Monday, October 23, 2017

Non-disclosure Agreements Enable Sexual Predators

In the last year or so there have been dozens of reports of famous men harassing, groping, grabbing, assaulting, and intruding on the dressing rooms of women. Some have forced women into sexual relationships as a condition of continued employment and others have committed rape.

The offenders have included Donald Trump, Harvey Weinstein, Roger Ailes, Casey Affleck, Bill O'Reilly (and a host of other Fox News anchors and execs), as well as other entertainment industry and major corporate figures.

These men and their companies had paid out hundreds of millions of dollars in secret settlements, with payments contingent on stringent non-disclosure agreements (NDAs) to keep their crimes hidden.

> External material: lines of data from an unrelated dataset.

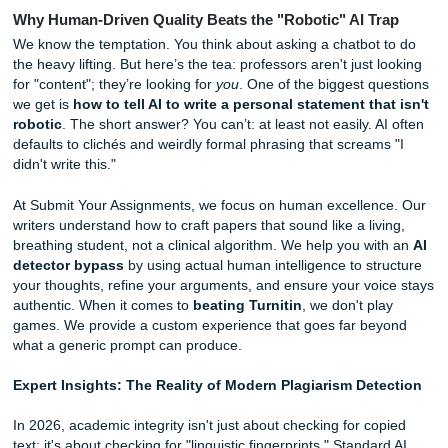
rushing.
But let’s be real: sometimes tips aren't enough. Sometime
need a pro to take the wheel. If you're looking for
same d
essay help
that doesn't sacrifice quality for speed, we've 
back.
Why Human-Driven Quality Beats the "Robotic" AI T
We know the temptation. You think about asking a chatbot
the heavy lifting. But here’s the tea: professors aren't just 
for "content"; they’re looking for
you
. One of the biggest q
we get is
how to tell AI to write a personal statement th
robotic
. The short answer? You can’t: at least not easily. 
defaults to clichés and weirdly formal phrasing that scream
didn't write this."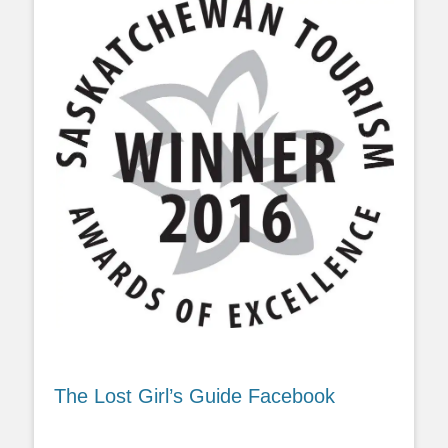
The Lost Girl’s Guide Facebook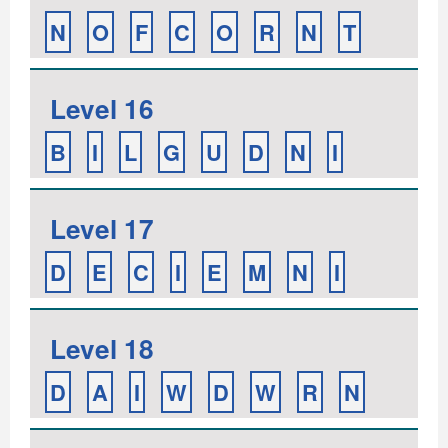
N
O
F
C
O
R
N
T
Level 16
B
I
L
G
U
D
N
I
Level 17
D
E
C
I
E
M
N
I
Level 18
D
A
I
W
D
W
R
N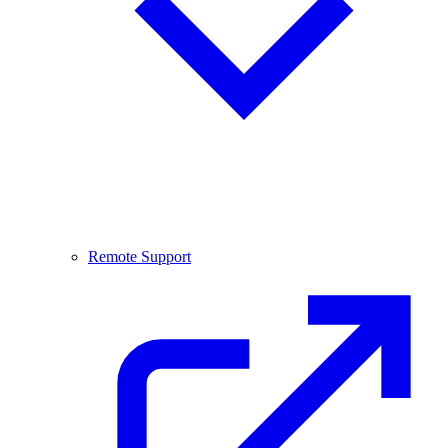
Remote Support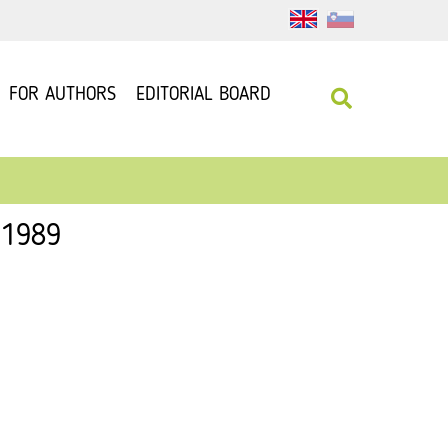
FOR AUTHORS
EDITORIAL BOARD
 1989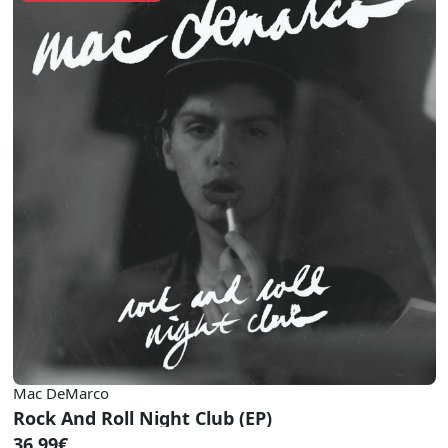
Mac DeMarco
Rock And Roll Night Club (EP)
36.99€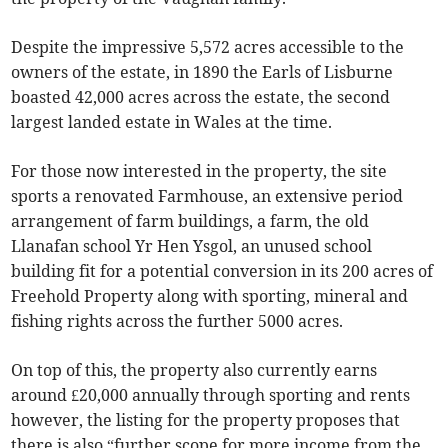
Despite the impressive 5,572 acres accessible to the
owners of the estate, in 1890 the Earls of Lisburne
boasted 42,000 acres across the estate, the second
largest landed estate in Wales at the time.
For those now interested in the property, the site
sports a renovated Farmhouse, an extensive period
arrangement of farm buildings, a farm, the old
Llanafan school Yr Hen Ysgol, an unused school
building fit for a potential conversion in its 200 acres of
Freehold Property along with sporting, mineral and
fishing rights across the further 5000 acres.
On top of this, the property also currently earns
around £20,000 annually through sporting and rents
however, the listing for the property proposes that
there is also “further scope for more income from the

These NDAs are, plainly put, evil. They allow men to repeatedly harass, grope, grab, assault and rape women for years after their initial assaults.

The lawyers of the victims, of course, get a huge chunk of these settlements, often worth $20 or $30 million in the case of Fox News. These lawyers have no incentive to stop the assaults and hypocritically claim that they are "helping" women. Here's how Gloria Allred rationalizes it:
“My duty as an attorney is to my client and to assist her and protect her and support her in what she thinks is best for her life,” Ms. Allred told me. “I don’t think any woman should be sacrificed for the ‘cause.’”

For a number of women, she said, a confidential settlement is the right outcome. “Some clients want to protect their privacy — they don’t want anybody to know,” she said.

In most cases, Ms. Allred said, if there is no confidentiality agreement, there is no shot at a settlement. And she disputed the notion that out-of-court settlements somehow let the alleged harassers off scot-free.

”If the accused sexual harasser is paying my client $500,000, or $1 million or $2 million, that’s not nuisance value,” she said. “That’s an admission that the accused feels that he has risk and that he has done something that he should not have done.”
Allred doesn't think any woman should be sacrificed for the cause? These NDAs shield sex offenders from criminal prosecution, allowing them to repeat their crimes over and over, for five, 10, 15, 20 years. Allred's client might have gotten a payout, but the women these scumbags assault after Allred teaches the offenders how to cover their tracks won't have any leverage and will get nothing.

Why should the other women be sacrificed so Allred's client can have a big payday?

Harvey Weinstein has been accused of assaulting more than 50 women. If he had been exposed by his first accuser and charged by the police, dozens of women would have been spared the pain and degradation of Weinstein's crimes.

If Republicans in Congress are serious about stopping men like Harvey Weinstein, they should pass legislation to require all NDAs imposed on victims of sexual harassment to be filed and approved by the courts.

They should also pass a law to make corporate management and human resources personnel mandatory reporters of sexual assault allegations. There is ample precedent for mandatory reporting laws, which are already on the books in all states for child abuse. Employees are vulnerable people by definition because of the asymmetric power dynamic: their livelihoods depend on retaining the good graces of their bosses.

If Republicans like Mike Pence and John Kelly think women are so "sacred," why do they stand idly by while men like Trump, O'Reilly, Ailes and Weinstein peep at, grope, grab and rape female employees for years on end?